| Work to complete |
(A) Answer these questions using the passage on configuration data storage:
(i) What is the name of the file that stores the printer data?
(ii) What does the first level of the two-level hash hold?
(iii) In what kind of file is the requested data kept so that further reads from the original database are not needed?
(B) Continue the passage on configuration data storage from the point where it stops.

| Extract |

********************

One example of the link between the configuration data and the web interface is the printer data. The data is stored in a file called "PrinterInfo", in a two-level hash. The first hash level is the name of the printer, and the second level holds the configuration data items, such as the type of the printer, the connection method to the printer, and the printer's description. To read the data, we use our library call '%pd = &Filer::SDBRead("PrinterInfo")', thus loading the entire printer configuration data into the "pd" hash. To access the printer description string, a programmer would then write '$descr = $pd{"local"}->{"Description"}->[0]'.

One drawback to not using a database server is that a record, file, and database locking mechanism must be setup from scratch. For the first several months of development, we were able to get away with not locking the databases. Eventually, of course, this led to data corruption. The locking mechanism that we now have in place takes a "snapshot" of the requested data items when the database is read, which happens only once, when the administrator enters a configuration page. Further reads from the original database are not necessary, because the data is kept in a server-side "cookie" file. The requested data, along with the snapshot value, is stored in this "cookie", and is checked when the data file is written, when the administrator records changes in system configuration. If the snapshot taken at the time the data was read in does not match the snapshot at write time, then an error is returned.

********************

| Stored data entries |
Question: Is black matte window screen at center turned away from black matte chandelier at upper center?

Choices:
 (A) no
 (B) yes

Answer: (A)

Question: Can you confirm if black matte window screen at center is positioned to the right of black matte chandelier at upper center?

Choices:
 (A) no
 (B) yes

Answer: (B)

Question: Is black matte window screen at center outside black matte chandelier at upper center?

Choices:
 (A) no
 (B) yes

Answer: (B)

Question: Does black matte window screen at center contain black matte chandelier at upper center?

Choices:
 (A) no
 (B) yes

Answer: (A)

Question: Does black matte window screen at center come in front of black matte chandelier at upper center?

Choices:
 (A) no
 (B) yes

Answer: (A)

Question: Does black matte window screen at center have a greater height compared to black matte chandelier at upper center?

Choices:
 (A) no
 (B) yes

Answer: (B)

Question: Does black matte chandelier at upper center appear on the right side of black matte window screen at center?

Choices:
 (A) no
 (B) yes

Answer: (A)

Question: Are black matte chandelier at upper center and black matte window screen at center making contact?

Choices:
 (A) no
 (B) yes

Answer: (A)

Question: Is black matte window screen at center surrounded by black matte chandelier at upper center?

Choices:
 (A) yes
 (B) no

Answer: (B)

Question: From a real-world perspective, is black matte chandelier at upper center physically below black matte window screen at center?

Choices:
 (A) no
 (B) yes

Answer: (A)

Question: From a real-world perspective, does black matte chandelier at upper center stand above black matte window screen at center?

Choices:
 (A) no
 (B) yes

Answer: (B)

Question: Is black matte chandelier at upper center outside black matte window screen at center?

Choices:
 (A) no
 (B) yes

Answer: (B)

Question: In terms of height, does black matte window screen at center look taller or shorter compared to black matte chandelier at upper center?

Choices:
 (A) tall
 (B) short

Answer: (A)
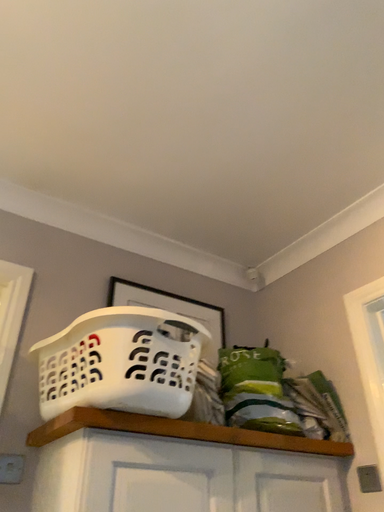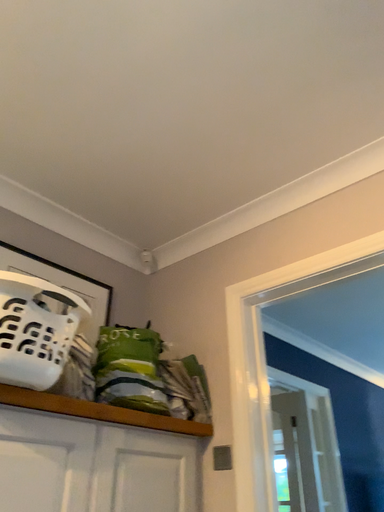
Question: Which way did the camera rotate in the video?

********************

| Answers by task |
(A)
(i) PrinterInfo
(ii) The name of the printer
(iii) A server-side "cookie" file

(B)
Web browsers have a limit on the amount of data passed in the URL via the "GET" method, and the web server also limits the length of this data, so we had to devise a method to get large amounts of data from the web browser to the server in order to efficiently maintain some of the larger, paged, tables that appear on many of the configuration pages. This means that we had to use the "POST" method to transfer data from the browser to the server, and use locally stored "cookie" files to hold the passive data (required data that is not being displayed on the current web page). Browsers get references to these server-side cookies, instead of the raw data that they contain, thus making it simple to associate unlimited amounts of data with a web page.

2.3 The Commit Process

There was another important reason to choose using multiple data files and no back-end database server: we had decided that when an administrator requests changes to the system, they don't get implemented immediately, they get batched, and happen when the administrator does a "commit". Propagating system changes immediately would take too long if we were to reconfigure several subsystems when, for example, a single user gets their public web pages enabled. By breaking up each subsystem's data into their own files let us create a "make" type dependency for each subsystem, so when a commit is requested, only the affected subsystems get reconfigured. The "currently running" subsystem configuration data is kept separate from the "next desired" configuration data.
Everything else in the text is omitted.